We began to move again, a bit more cautiously this time, when we came across another of the packs. It, too, rested beneath one of the tall palm trees. It was then that we noticed that there was a pack and a helmet beneath every palm tree in sight. At that moment, a single rifle shot was fired at us from the wood line, and the action began.

Groups of NVA soldiers rose up from behind rice dikes, where they were hiding, and made attempts to run for the cover of the woods. Speeding tracks and heavy machine guns cut them off, making dead men and taking prisoners. Squads of APCs swept the woods with concentrated .50-caliber fire, and what resistance had been initiated from such cover melted away. Enemy soldiers seemed to be running everywhere. They appeared to be completely without discipline or intelligent command and bent only on escape. The whole incident was over in a few minutes, and we converged on the tiny village, surrounding it and throwing out recon platoons into the nearby woods. It was an attempt to again establish contact with the fleeing enemy.

The radio hummed in my headset with all sorts of reports and requests, but by now, Meilstrup had dismounted the command track and was moving on the ground through the village. He was communicating by the use of the PRC–25 radios, carried by his two RTOs. I was simply sitting in the gunner's hatch, listening to the mop-up action, when something hard hit my helmet. I was convinced that someone was shooting at me when a second missile hit my shoulder, and I found that it was a small pebble. I turned to discover that 1st Sergeant Strain was tossing rocks at me to get my attention. He motioned for me to get down off the track and follow him. I was a bit confused, but I grabbed the tommy gun and made my way to the ground.
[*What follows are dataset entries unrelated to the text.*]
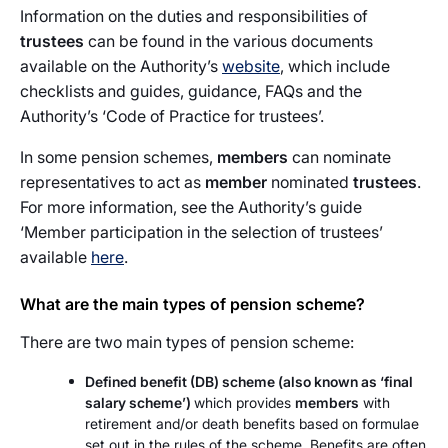
Information on the duties and responsibilities of
trustees
can be found in the various documents
available on the Authority’s
website
, which include
checklists and guides, guidance, FAQs and the
Authority’s ‘Code of Practice for trustees’.
In some pension schemes,
members
can nominate
representatives to act as
member
nominated
trustees
.
For more information, see the Authority’s guide
‘Member participation in the selection of trustees’
available
here
.
What are the main types of pension scheme?
There are two main types of pension scheme:
Defined benefit (DB) scheme (also known as ‘final
salary scheme’)
which provides
members
with
retirement and/or death benefits based on formulae
set out in the rules of the scheme. Benefits are often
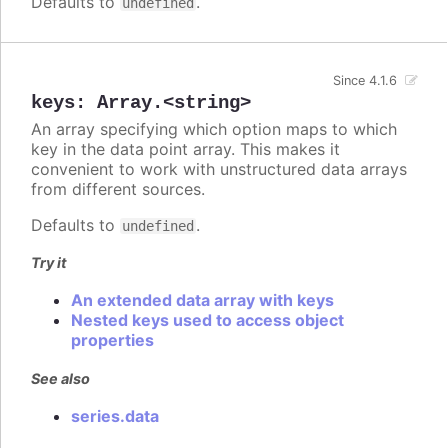
Defaults to
.
undefined
Since 4.1.6
keys
:
Array.<string>
An array specifying which option maps to which
key in the data point array. This makes it
convenient to work with unstructured data arrays
from different sources.
Defaults to
.
undefined
Try it
An extended data array with keys
Nested keys used to access object
properties
See also
series.data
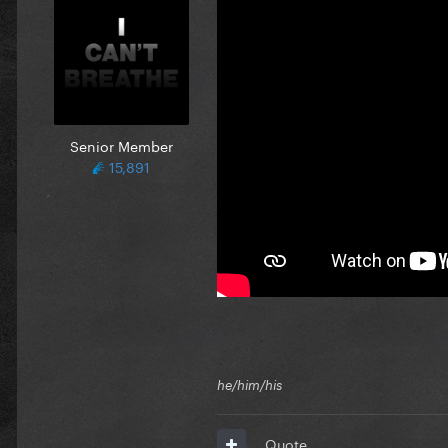
Senior Member
15,891
he/him/his
Quote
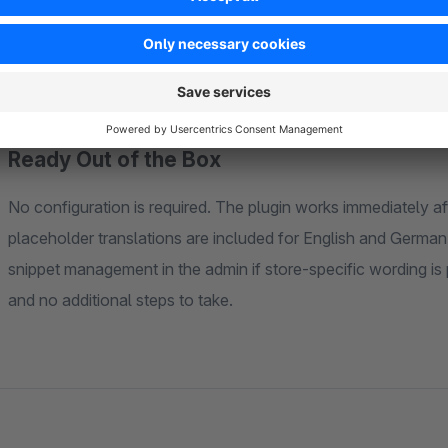
before completing the purchase. In the administration area, a
grid in the order detail view. Order processing teams can see
name, quantity, and price — without opening additional pane
Ready Out of the Box
No configuration is required. The plugin works immediately afte
placeholder translations are included for English and Germa
snippet management in the admin if store-specific wording is 
and no additional steps to take.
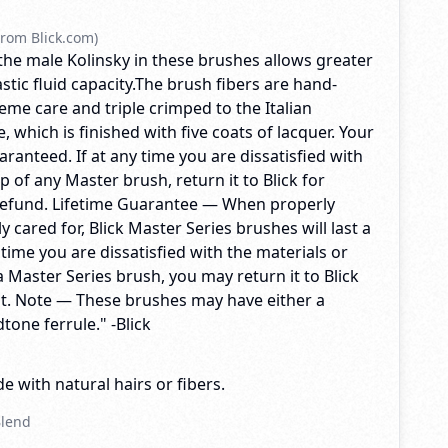
rom Blick.com)
f the male Kolinsky in these brushes allows greater
stic fluid capacity.The brush fibers are hand-
me care and triple crimped to the Italian
which is finished with five coats of lacquer. Your
uaranteed. If at any time you are dissatisfied with
 of any Master brush, return it to Blick for
refund. Lifetime Guarantee — When properly
 cared for, Blick Master Series brushes will last a
y time you are dissatisfied with the materials or
 Master Series brush, you may return it to Blick
t. Note — These brushes may have either a
tone ferrule." -Blick
e with natural hairs or fibers.
Blend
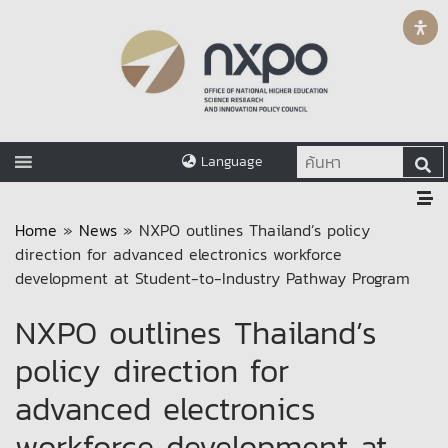
Language
Home
»
News
»
NXPO outlines Thailand’s policy
direction for advanced electronics workforce
development at Student-to-Industry Pathway Program
NXPO outlines Thailand’s
policy direction for
advanced electronics
workforce development at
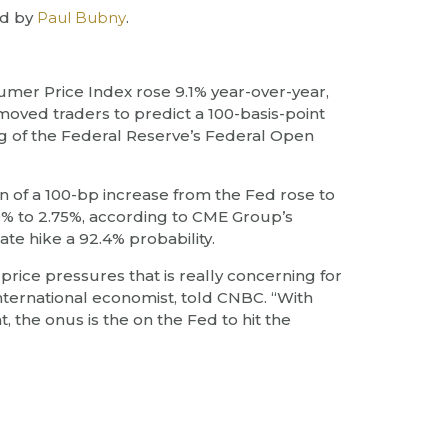
d by
Paul Bubny
.
sumer Price Index rose 9.1% year-over-year,
oved traders to predict a 100-basis-point
ing of the Federal Reserve’s Federal Open
n of a 100-bp increase from the Fed rose to
50% to 2.75%, according to CME Group’s
ate hike a 92.4% probability.
he price pressures that is really concerning for
international economist, told CNBC. “With
, the onus is the on the Fed to hit the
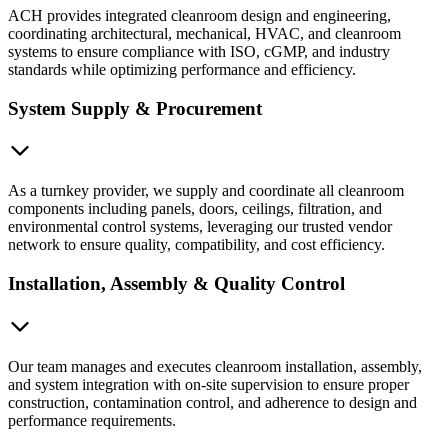
ACH provides integrated cleanroom design and engineering,
coordinating architectural, mechanical, HVAC, and cleanroom
systems to ensure compliance with ISO, cGMP, and industry
standards while optimizing performance and efficiency.
System Supply & Procurement
As a turnkey provider, we supply and coordinate all cleanroom
components including panels, doors, ceilings, filtration, and
environmental control systems, leveraging our trusted vendor
network to ensure quality, compatibility, and cost efficiency.
Installation, Assembly & Quality Control
Our team manages and executes cleanroom installation, assembly,
and system integration with on-site supervision to ensure proper
construction, contamination control, and adherence to design and
performance requirements.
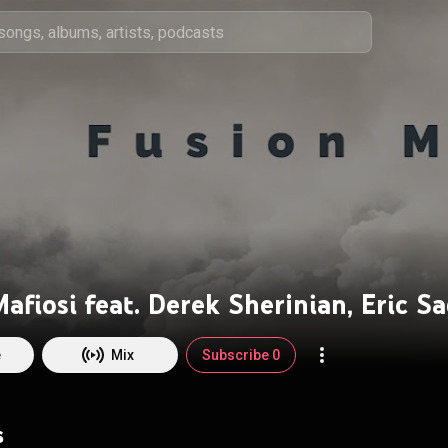
e
Mix
Subscribe 0
s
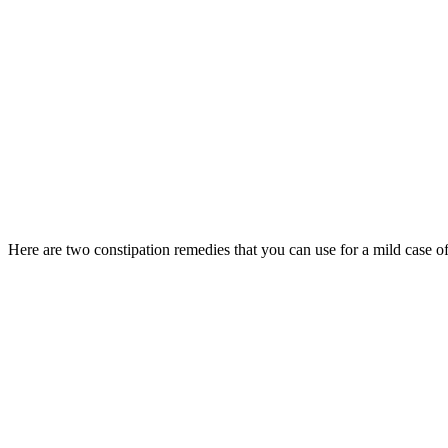
Here are two constipation remedies that you can use for a mild case of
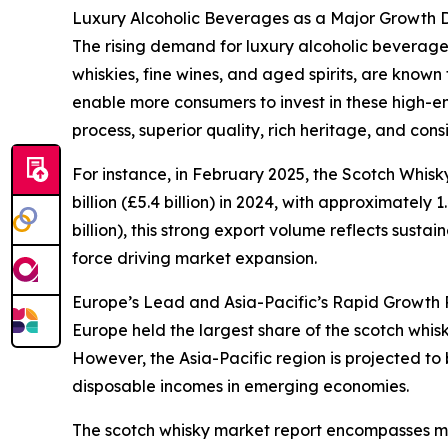
Luxury Alcoholic Beverages as a Major Growth D
The rising demand for luxury alcoholic beverages
whiskies, fine wines, and aged spirits, are known
enable more consumers to invest in these high-en
process, superior quality, rich heritage, and con
For instance, in February 2025, the Scotch Whis
billion (£5.4 billion) in 2024, with approximately 
billion), this strong export volume reflects sus
force driving market expansion.
Europe’s Lead and Asia-Pacific’s Rapid Growth P
Europe held the largest share of the scotch whis
However, the Asia-Pacific region is projected to
disposable incomes in emerging economies.
The scotch whisky market report encompasses mul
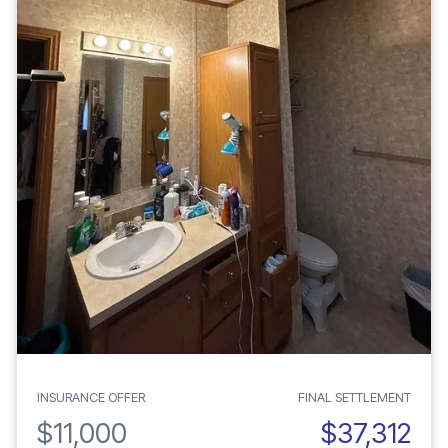
INSURANCE OFFER
FINAL SETTLEMENT
$11,000
$37,312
I followed the top kick through the village and around the corner of a large stone building, which turned out to be the local Buddhist temple. There we found Captain Meilstrup, towering over a small monk who was wrapped in the traditional orange robe and looking at Meilstrup as if he had three heads. As we approached, the captain was using a combination of crude sign language and broken English to make himself understood by the diminutive monk.

“Are there many…beaucoup…ti ti…NVA? You understand NVA?…North Vietnamese?…We are American…. You know American?”

The captain's face showed real frustration, and the visage of the orange-clad holy man showed nothing but confusion. Meilstrup shook his head and turned to me, asking, “Stoney, didn't you say you took French in college?” I nodded, and the captain ordered me to see if I could get through to the monk. It was not an odd request, since the whole of Southeast Asia had been French Indochina at one time.

“Parlez-vous Francais?”

I felt awkward as the words came from my mouth, especially since I had all but flunked French in college. I pointed to myself and intoned, “Je suis American.”

The little monk looked at me with a sort of uncomfortable silence. His eyes kept darting to the huge muzzle of the tommy gun and then back to my face. It was obvious he had no idea what I had just asked him and wasn't quite sure whether I intended to shoot him or not. I looked at the captain and shook my head. Meilstrup shook his head and resumed the futile attempt to communicate through exaggerated gestures and fractured sentences.

“How many?…Many…NVA…North Vietnamese…How many NVA here?…How many…here?”

At this point the tiny monk opened his mouth and spoke with a clipped British accent that sounded for all the world like Prince Charles.

“Oh, I don't know, perhaps a thousand.”

The silent moment that followed was all but comical. When Meilstrup recovered from his shock, he asked in amazed tones, “You speak English?”

The small monk smiled indulgently and retorted, “Yes, but I was beginning to wonder about that.”

On that hot afternoon, filled with confusion and the sounds of war, the sarcastic wisdom of George Bernard Shaw had raised its head once again. It was Shaw who had observed that the English and the Americans are two peoples separated by a common language.